TASK DESCRIPTION: Could you return all of the entries word for word, minus any pictures?

[Joint position lists]

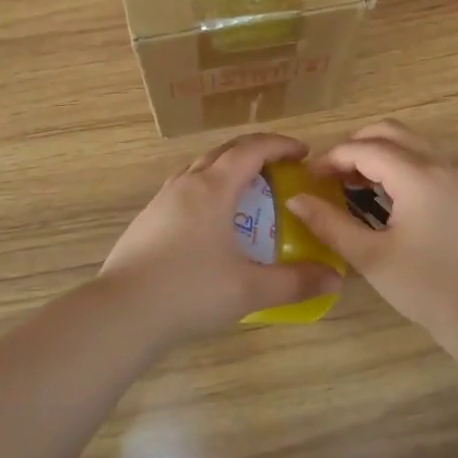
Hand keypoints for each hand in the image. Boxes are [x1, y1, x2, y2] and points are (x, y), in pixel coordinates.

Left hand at [98, 132, 343, 344]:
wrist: (122, 312)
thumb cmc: (190, 291)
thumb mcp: (249, 289)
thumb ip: (295, 282)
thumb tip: (335, 277)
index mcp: (212, 189)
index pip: (251, 150)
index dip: (279, 145)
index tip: (303, 152)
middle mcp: (185, 184)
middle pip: (223, 152)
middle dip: (255, 152)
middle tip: (280, 167)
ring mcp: (161, 201)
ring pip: (198, 169)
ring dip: (226, 169)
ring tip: (246, 191)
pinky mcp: (145, 221)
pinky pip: (183, 190)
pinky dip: (206, 190)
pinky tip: (210, 222)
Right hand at [286, 119, 457, 338]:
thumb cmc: (426, 286)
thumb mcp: (371, 257)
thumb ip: (330, 224)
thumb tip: (296, 200)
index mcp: (416, 177)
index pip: (364, 149)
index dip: (332, 158)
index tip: (309, 179)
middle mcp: (437, 165)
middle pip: (388, 131)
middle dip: (354, 146)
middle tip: (330, 175)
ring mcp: (452, 177)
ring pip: (408, 142)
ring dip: (376, 152)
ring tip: (351, 183)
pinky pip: (422, 158)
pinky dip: (396, 163)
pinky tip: (380, 195)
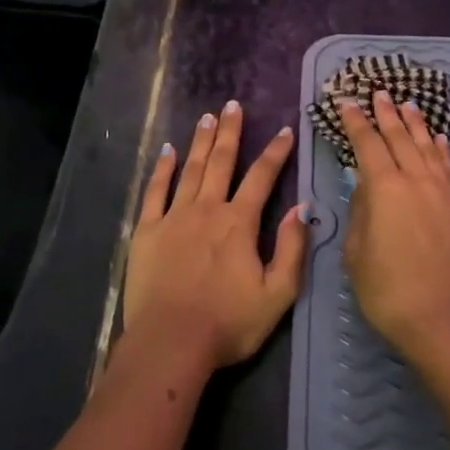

OUTPUT BELOW:
Hand keypoints for each hand in the image. Boxes are [x1, y1, x2, y2] and points are (x, y), in pixel coordinates.

Left hand at [98, 132, 343, 344]:
wrist: (122, 312)
thumb cmc: (190, 291)
thumb mcp: (249, 289)
thumb ip: (295, 282)
thumb tip: (335, 277)
index mcp: (212, 189)
index pip: (251, 150)
index dip: (279, 145)
index tip: (303, 152)
middle mcp: (185, 184)
middle pip: (223, 152)
middle dip: (255, 152)
middle tip: (280, 167)
ring mcp: (161, 201)
ring pip: (198, 169)
ring dip: (226, 169)
ring tip: (246, 191)
pinky mcp: (145, 221)
pinky pip: (183, 190)
pinky dip: (206, 190)
pinky tip: (210, 222)
Right hand at [286, 119, 457, 338]:
thumb cmc: (426, 286)
thumb mcp: (371, 257)
thumb ip: (330, 224)
thumb tip: (296, 200)
index mcp: (416, 177)
index pip: (364, 149)
index dip: (332, 158)
index tip: (309, 179)
middle mcp: (437, 165)
middle pip: (388, 131)
middle dip: (354, 146)
middle tip: (330, 175)
ring mcp: (452, 177)
ring pip: (408, 142)
ring dip: (376, 152)
ring tip: (351, 183)
pinky pip: (422, 158)
pinky dip: (396, 163)
pinky tip: (380, 195)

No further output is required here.